* _EXERCISE OBJECTIVE_
If a line below contains the string "leggi", return that line.

(Transcribed page contents)
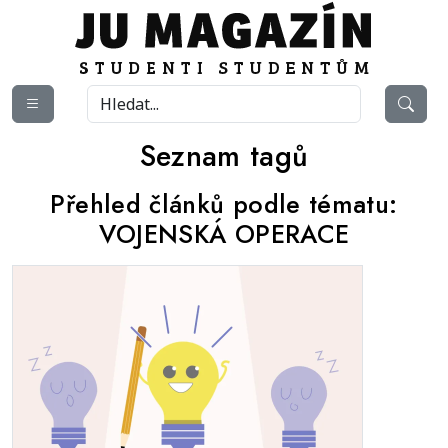
Seznam tagů
Přehled článků podle tématu:
VOJENSKÁ OPERACE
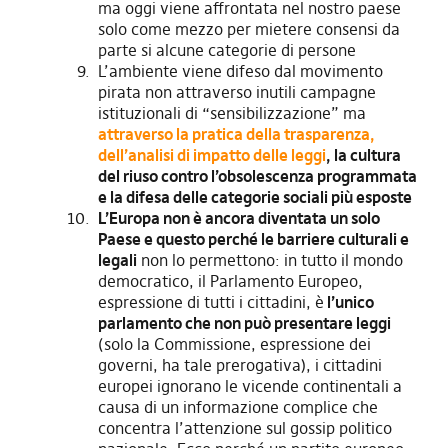
ma oggi viene affrontata nel nostro paese
solo come mezzo per mietere consensi da
parte si alcune categorie di persone
L’ambiente viene difeso dal movimento
pirata non attraverso inutili campagne
istituzionali di “sensibilizzazione” ma
attraverso la pratica della trasparenza,
dell’analisi di impatto delle leggi
, la cultura
del riuso contro l’obsolescenza programmata
e la difesa delle categorie sociali più esposte
L’Europa non è ancora diventata un solo
Paese e questo perché le barriere culturali e
legali
non lo permettono: in tutto il mondo
democratico, il Parlamento Europeo,
espressione di tutti i cittadini, è
l’unico
parlamento che non può presentare leggi
(solo la Commissione, espressione dei
governi, ha tale prerogativa), i cittadini
europei ignorano le vicende continentali a
causa di un informazione complice che
concentra l’attenzione sul gossip politico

* _RESPONSE TO THE EXERCISE_
dell’analisi di impatto delle leggi
parlamento che non può presentare leggi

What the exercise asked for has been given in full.